Condensate Harvesting from Large Dedicated Outside Air-Handling Units with Heat Recovery
|Publication Date:||1 January 2009|
With the adoption of building service systems requiring designs to minimize their environmental impact, innovative as well as obvious natural resource conservation measures are being explored.
One element of conservation considered in design is to minimize water usage in buildings.
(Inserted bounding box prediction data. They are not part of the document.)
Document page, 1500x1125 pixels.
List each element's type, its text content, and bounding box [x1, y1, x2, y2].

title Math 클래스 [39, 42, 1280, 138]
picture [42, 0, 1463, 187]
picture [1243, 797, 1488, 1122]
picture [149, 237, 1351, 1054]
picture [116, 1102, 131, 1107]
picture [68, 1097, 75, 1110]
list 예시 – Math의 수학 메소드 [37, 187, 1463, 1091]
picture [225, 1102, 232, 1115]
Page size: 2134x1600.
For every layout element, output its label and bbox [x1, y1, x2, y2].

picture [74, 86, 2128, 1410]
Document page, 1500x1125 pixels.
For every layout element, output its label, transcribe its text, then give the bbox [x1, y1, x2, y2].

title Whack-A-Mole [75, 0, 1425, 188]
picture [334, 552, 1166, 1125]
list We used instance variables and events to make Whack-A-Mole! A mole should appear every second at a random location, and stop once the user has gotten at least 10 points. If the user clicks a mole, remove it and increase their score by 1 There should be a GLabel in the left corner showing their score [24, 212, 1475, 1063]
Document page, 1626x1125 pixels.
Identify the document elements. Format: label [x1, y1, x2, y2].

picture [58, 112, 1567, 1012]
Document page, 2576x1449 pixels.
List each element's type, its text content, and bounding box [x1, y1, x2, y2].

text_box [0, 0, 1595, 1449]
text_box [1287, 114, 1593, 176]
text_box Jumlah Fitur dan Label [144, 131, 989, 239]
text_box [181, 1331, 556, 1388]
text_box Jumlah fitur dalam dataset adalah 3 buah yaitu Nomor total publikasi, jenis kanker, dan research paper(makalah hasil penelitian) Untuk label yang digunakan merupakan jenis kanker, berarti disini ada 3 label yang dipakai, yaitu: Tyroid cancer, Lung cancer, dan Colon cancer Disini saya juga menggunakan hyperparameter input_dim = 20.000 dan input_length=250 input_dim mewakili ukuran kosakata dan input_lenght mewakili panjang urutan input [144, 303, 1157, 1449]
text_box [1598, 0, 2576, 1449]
Modern designs often use green design practices suggested by organizations like the US Green Building Council and their LEED new construction guidance, where points toward receiving an overall rating are assigned to reducing annual water consumption by 20% and 30% from a baseline fixture flow rates determined by the Energy Policy Act of 1992 (USGBC, 2007). Hydronic systems makeup for equipment such as cooling towers is not generally included in building baseline water consumption rates for LEED, however should be considered in whole building water consumption estimates. Typical water conservation measures are utilizing low and zero flow fixtures, utilizing grey water for non-potable uses, and minimizing high water demand landscaping. Other, less common, water conservation measures utilizes the harvesting of water producing sources to offset the annual water consumption to achieve a net annual water reduction. These water producing sources include storm water recovery and air conditioning condensate harvesting.
Condensate from air conditioners, dehumidifiers, and refrigeration units can provide facilities with a steady supply of relatively pure water for many processes. Laboratories are excellent sites for this technology because they typically require dehumidification of large amounts of 100% outside air (DOE, 2005).
Another element considered in building design is indoor air quality and building envelope pressurization. Ventilation for Acceptable Indoor Air Quality, ASHRAE Standard 62.1-2004 recommends appropriate ventilation levels for various building and occupancy types. If buildings have excessive exhaust requirements due to fume hoods, user required air change rates, or other process exhaust, theminimum ventilation air requirements are potentially higher. Outdoor ventilation air commonly contains a higher moisture concentration and temperature than what is desired in the space. Conditioning this air by both reducing the temperature as well as reducing the moisture content is required.
Because some designs require increased levels of outside ventilation air for a variety of reasons, the potential to recover the energy being expelled by the exhaust system and transfer to the incoming ventilation air is high. Due to this potential, ASHRAE has incorporated policy regarding energy recovery, outlined in the Energy Standard for Buildings except Low- Rise Residential Buildings, ASHRAE Standard 90.1. To satisfy ASHRAE 90.1, fan systems that have a design air flow rate of 5000 cfm (2358 L / sec) or greater and have a minimum outside ventilation air flow that is equal to 70% or more of the supply air shall have an energy recovery system with at least 50% recovery effectiveness (ASHRAE, 2004). There are exceptions to this requirement, however for the purpose of this paper, no exceptions are taken.
To centralize the process of pre-conditioning ventilation air and the recovery of exhaust air energy, large energy recovery units or DOAHUs with energy recovery means are commonly used. These units are designed to provide preconditioned ventilation air either directly to the occupied space or ducted to an additional AHU. All building exhaust is also ducted to these units, which exchanges sensible and latent energy with the incoming ventilation air.
There are several types and configurations of DOAHU available for use. They have heat recovery means, either by an enthalpy wheel, glycol run around loop, air-to-air heat exchanger, or others. In addition, they often have cooling and heating coils, as well as humidifiers depending on the application. The type of DOAHU studied in this paper is one with an energy recovery device, pre-heat and cooling coil downstream of the recovery device, and a heating coil in the reheat position, shown in Figure 1.
These units pre-condition large quantities of moisture laden air down to a more moisture neutral state, where the humidity ratio1 is close to the delivered supply air humidity ratio. This process produces large quantities of condensate, which is commonly discharged to the sanitary sewer systems. Some water treatment facilities operate at near capacity and do not allow or discourage condensate disposal into the sanitary sewer system (ICC, 2006).
The focus of this paper is to determine the feasibility of coupling both the water conservation and indoor air quality and building envelope pressurization elements of design by harvesting air conditioning condensate for non-potable water supplementation in large commercial, institutional, and medical buildings, where large volumes of outside air are required.
1. Humidity ratio is defined as for given moisture sample it is the ratio of the mass of water vapor to the mass of dry air in the sample (ASHRAE, 1993).